Assignment.
Go through the lines below. Copy those with "none".

[Items listed in a dataset]
# # # # # # #
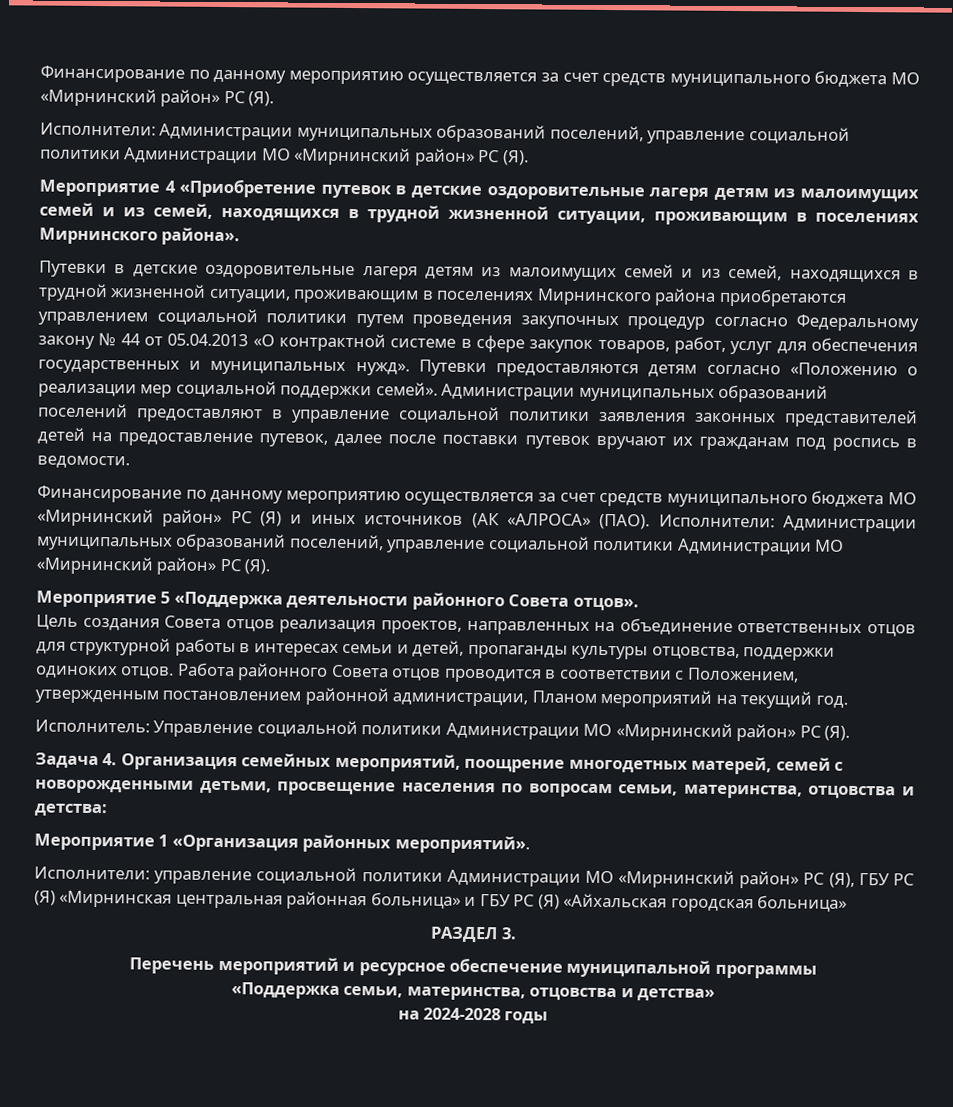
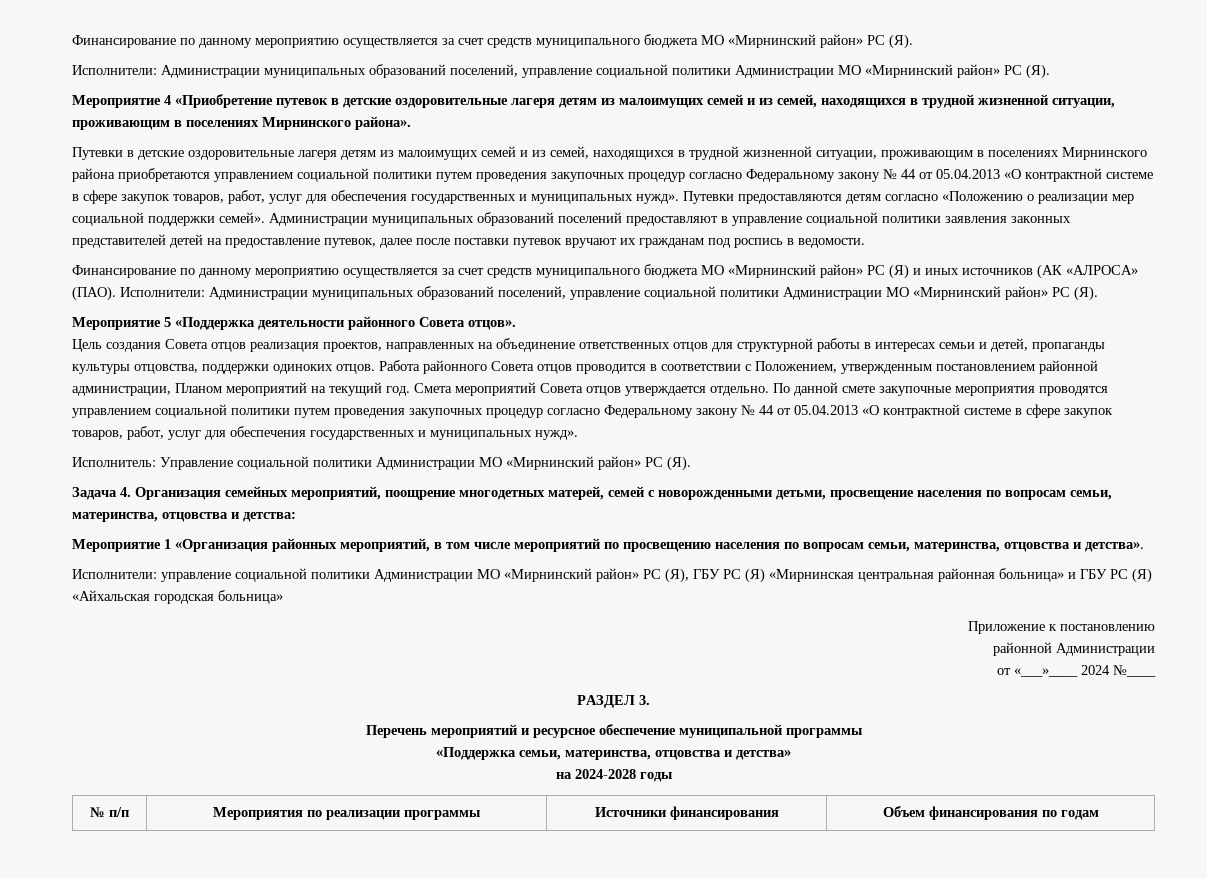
(848, 701) none -> [414,382,1108,396] [72,404,1113,418] [72,426,578,440] Смета мероприятий Совета отцов утверждается отдельно. По данной смете закупочные мероприятия проводятся управлением социальной политики путем проведения закупочных процедур согласно Федеральному закону № 44 от 05.04.2013 «О контрактной системе в сфере закупок товаров, работ, услуг для обеспечения государственных и муниципальных нужд».
[394,835,530,854] мероприятий». -> [340,538,1144,552] мероприятий, в том числе мероприятий по просвещению населения по вопросам семьи, материнства, отцовства и детства».
(848, 903) none -> [968,621,1155,634] [993,642,1155,656] [997,665,1156,677] // Приложение к постановлению // районной Администрации // от «___»____ 2024 №____
(549, 1018) none -> [90,807,129,817] [213,807,480,820] [594,806,779,820] [882,806,1099,820] // № п/п | Мероприятия по реализации программы | Источники финансирования | Объем финансирования по годам

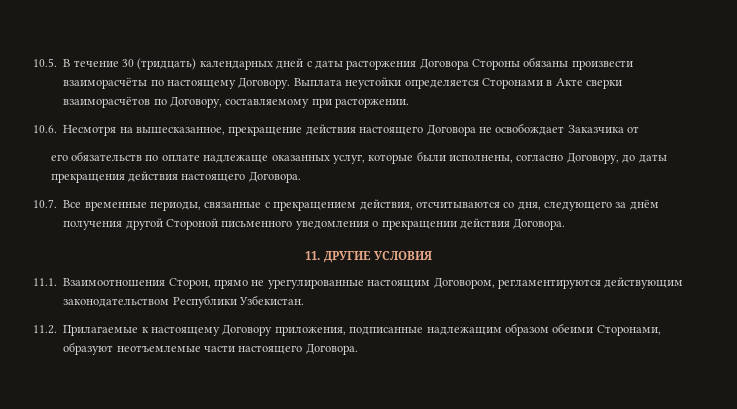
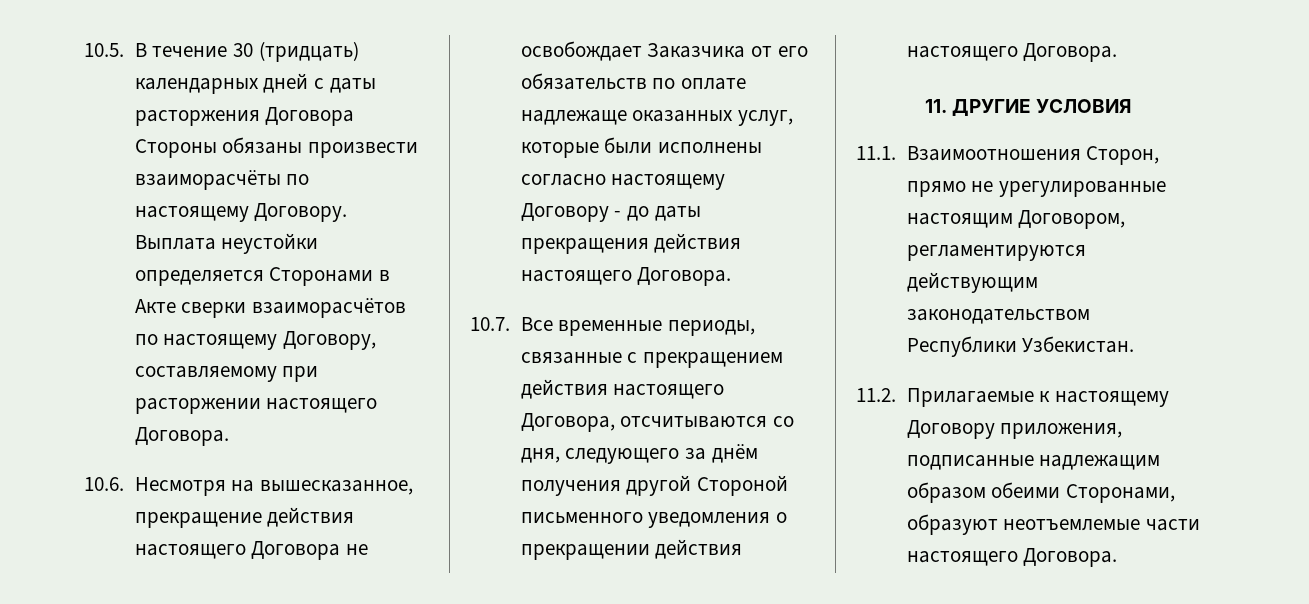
(167, 102) none -> [163,334,278,350] настоящему
[335,98,410,108] расторжении. -> [134,398,378,414] [134,427,229,446] расторжении настоящего Договора.
(639, 129) // -> (772, 51) none
[449,152,619,164] исполнены, согласно Договору, -> [657,142,762,154] [520,174,726,190] [520,203,622,222] исполнены согласно настоящему Договору -
[359,199,413,210] действия, -> [520,379,725,399] [520,413,615,432] действия настоящего Договора,
(510, 223) none -> [906,46,1018,61] настоящего

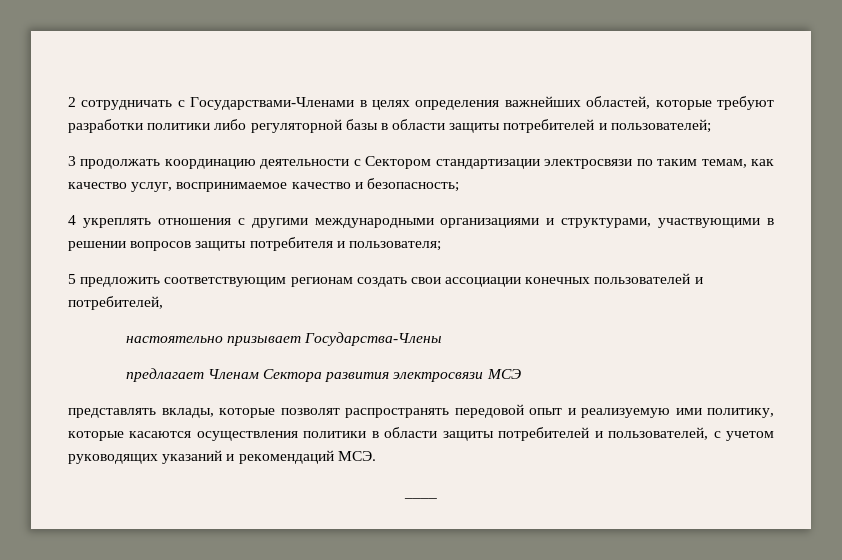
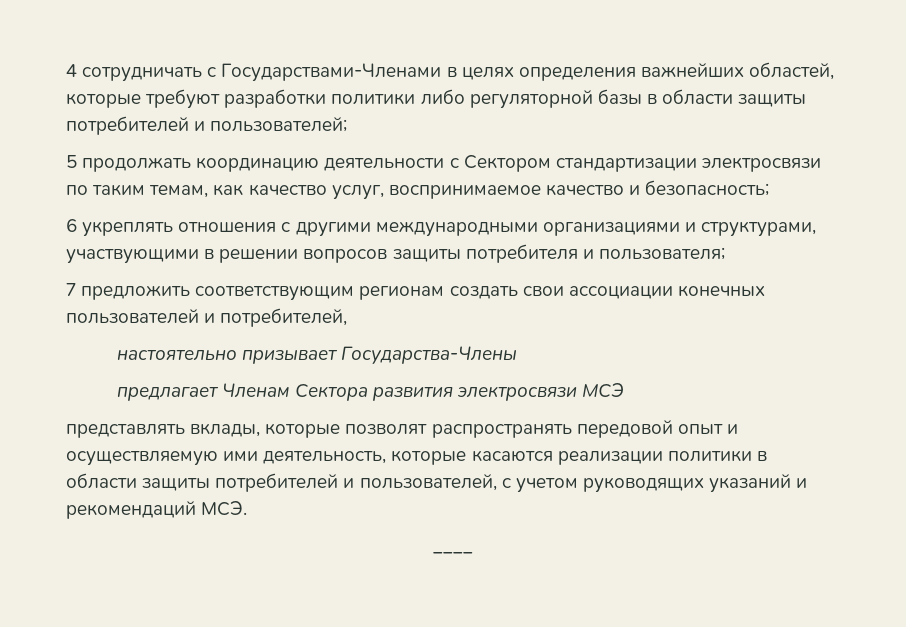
[68,97,76,107] 2 -> [66,64,77,77] 4
[68,156,76,166] 3 -> [66,155,77,168] 5
[68,215,76,225] 4 -> [66,219,77,232] 6
[68,274,76,284] 5 -> [66,283,76,296] 7
[581,408,774,418] реализуемую ими политику, -> [66,451,387,466] осуществляемую ими деятельность,
[196,431,298,441] осуществления -> [557,451,663,465] реализации

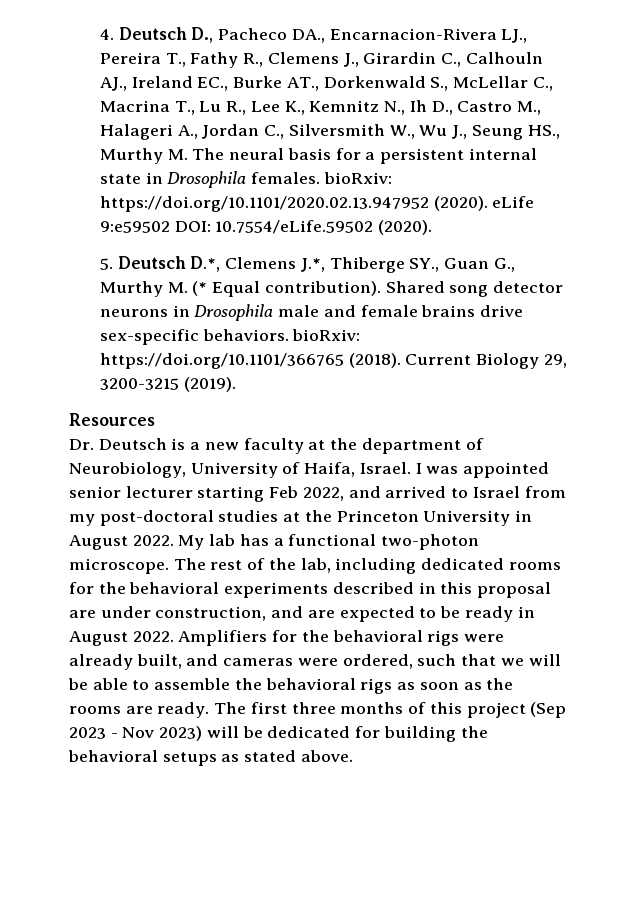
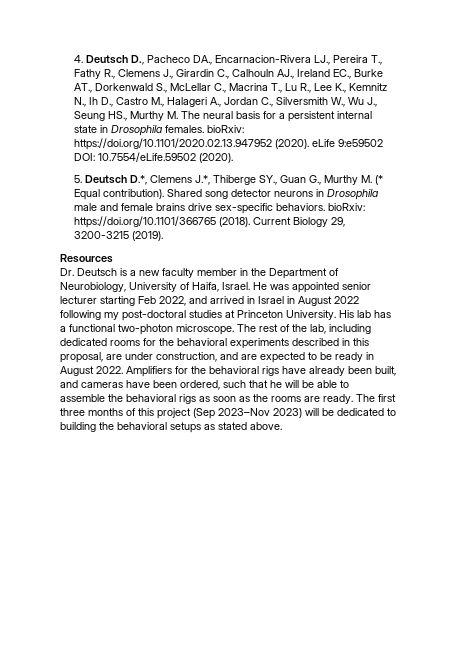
[308,438,461,454] at the department -> [197,268,327,279] member in the Department
[415,463,422,474] I -> [253,282,267,290] He
[451,486,566,498] [69,510,533,526] [69,535,205,550] to Israel from my post-doctoral studies at the Princeton University in August 2022. My -> [247,296,359,306] [60,310,354,321] in Israel in August 2022 following my post-doctoral studies at Princeton University. His
[477,582,552,598] proposal -> [60,352,103,363] proposal,
[464,634,505,642] [69,654,133,670] were already -> [282,366,372,376] have already been
[297,658,338,666] were -> [126,380,177,388] have been
[500,658,524,666] we -> [270,380,282,388] he
[69,727,155,739] 2023 - Nov -> [218,408,270,416] 2023–Nov
[355,726,381,738] for -> [387,408,396,416] to

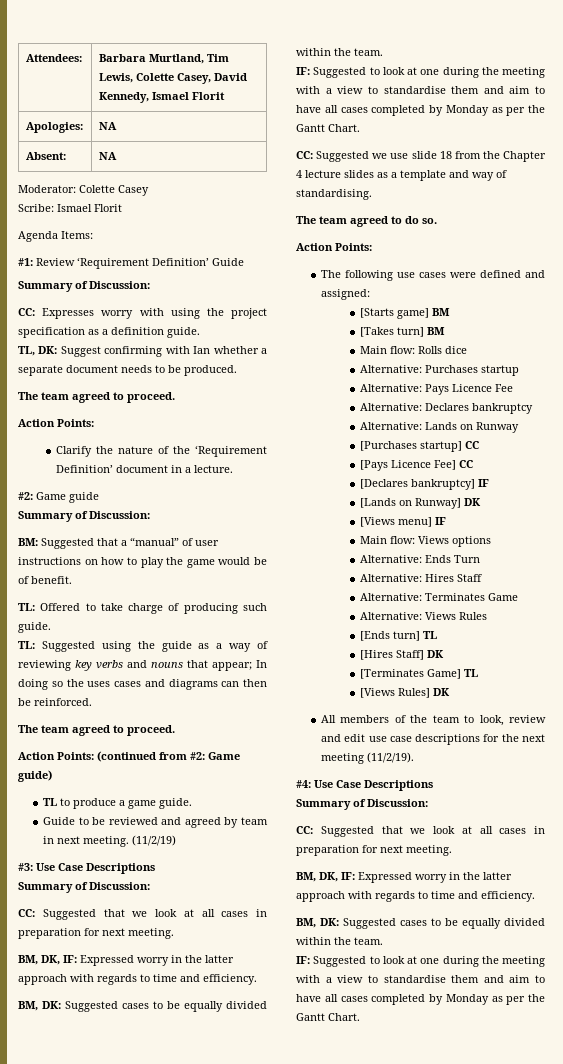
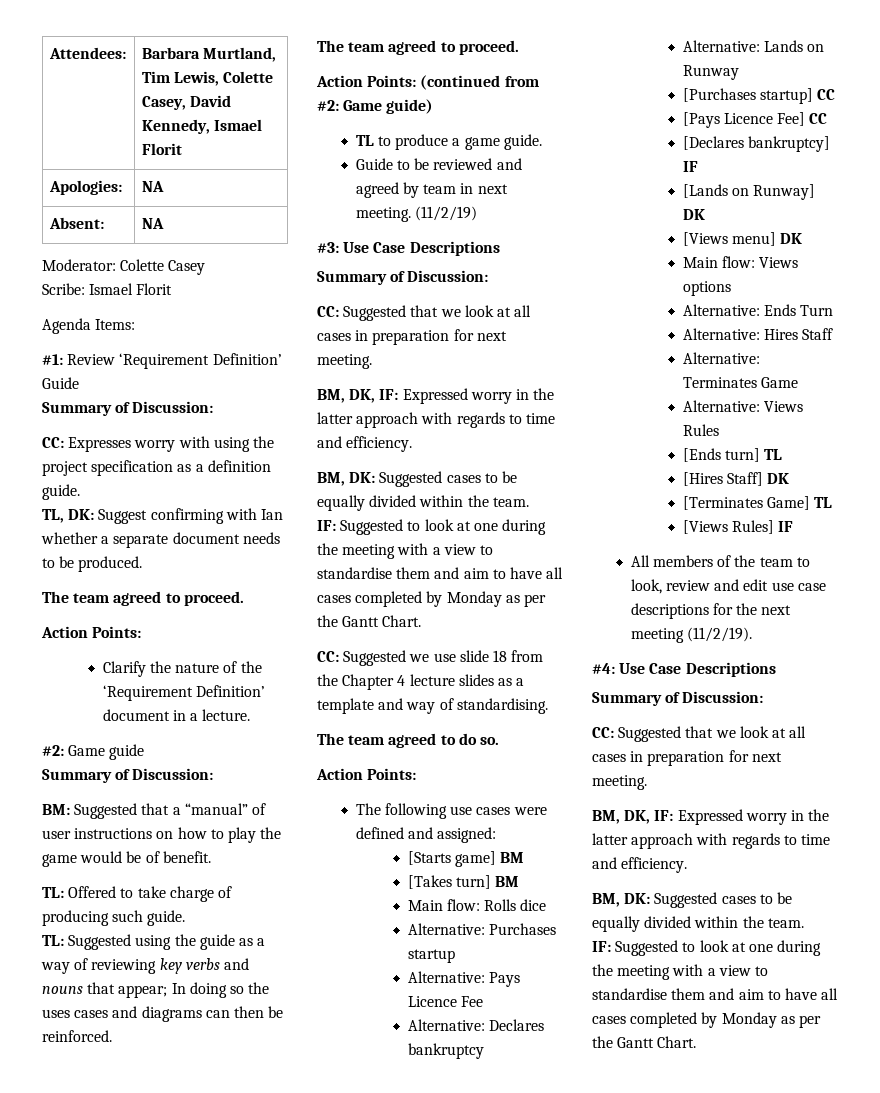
[434,517,446,525] IF -> [780,233,803,244] DK
[432,688,450,696] DK -> [778,521,794,532] IF

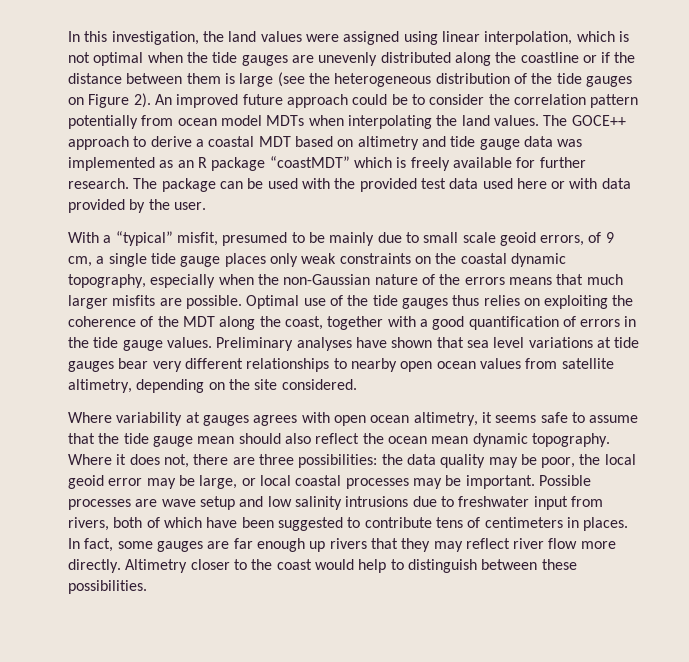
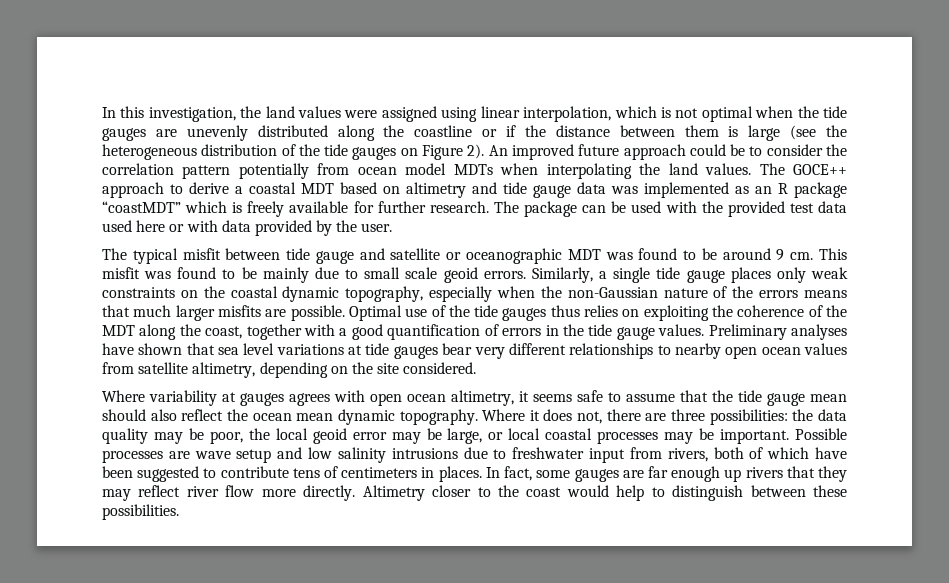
[68,231,288,246] With a “typical” misfit, presumed -> [102,248,848,264] [102,267,217,279] The typical misfit between tide gauge and satellite or oceanographic MDT was found to be around 9 cm. This misfit was found
[540,232,614,246] [68,256,92,267] errors, of 9 cm, -> [483,267,593,283] errors. Similarly,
# # # # # # #
Your response.
(848, 701) none -> [414,382,1108,396] [72,404,1113,418] [72,426,578,440] Смета мероприятий Совета отцов утверждается отдельно. По данной смете закупочные мероприятия проводятся управлением социальной политики путем проведения закупочных процедур согласно Федеральному закону № 44 от 05.04.2013 «О контрактной системе в сфере закупок товаров, работ, услуг для обеспечения государственных и муниципальных нужд».
(848, 903) none -> [968,621,1155,634] [993,642,1155,656] [997,665,1156,677] // Приложение к постановлению // районной Администрации // от «___»____ 2024 №____
(549, 1018) none -> [90,807,129,817] [213,807,480,820] [594,806,779,820] [882,806,1099,820] // № п/п | Мероприятия по реализации программы | Источники финансирования | Объем финансирования по годам
(167, 102) none -> [163,334,278,350] настоящему
(639, 129) // -> (772, 51) none
(510, 223) none -> [906,46,1018,61] настоящего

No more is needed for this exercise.